Drawing back from this I sense a heady mix sitting on top of the anxieties provoked by dealing with our everyday problems of a leaking roof and bringing our house up to scratch, the backdrop of climate change urgency and geopolitics. We are fortunate in having reasonable financial resource and living in a part of the world not caught up in immediate environmental disaster or warfare but having grown up with the constant shortage of money it is difficult to ever feel that I've escaped the risk of catastrophic economic ruin and the knowledge that micro and macro environmental disaster is unfolding in the world does add a tension and sense of running out of time. Time, were it to run out would presumably put an end to all experience and perhaps give Hamlet his sleep of no more. He of course wonders is it only our natural cravings and attachments to favourable experience, our very life force as exemplified in the Red Thread koan that keeps us facing life's vicissitudes or is it that we suspect that time and bad experience are possibly without end. It's a valid question for much anxiety is underpinned by the fear of not just loss but everlasting agony.
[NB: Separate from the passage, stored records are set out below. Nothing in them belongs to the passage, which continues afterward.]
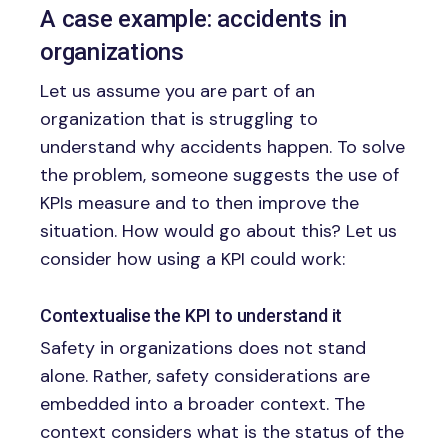
A case example: accidents in
organizations
Let us assume you are part of an
organization that is struggling to
understand why accidents happen. To solve
the problem, someone suggests the use of
KPIs measure and to then improve the
situation. How would go about this? Let us
consider how using a KPI could work:
Contextualise the KPI to understand it
Safety in organizations does not stand
alone. Rather, safety considerations are
embedded into a broader context. The
context considers what is the status of the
That some part of us didn't reach its flowering in any time seems to remain as an everlasting reality beyond the end of time as much as any reality in any time remains beyond time. We are in this sense caught in our temporal nature. Whether any enlightenment can bridge the realms of time and timeless has been a quest of our creation narratives. These too are alluded to in Three Thousand Years of Longing. It's a tale about narratives. Returning to considerations of time I see that whereas in the first half of life there's a sense of there being plenty of it ahead, in the second there's a sense of a wisdom in consolidation (as opposed to fossilisation). It is perhaps the fear of unravelling which I find alarming in these times I think.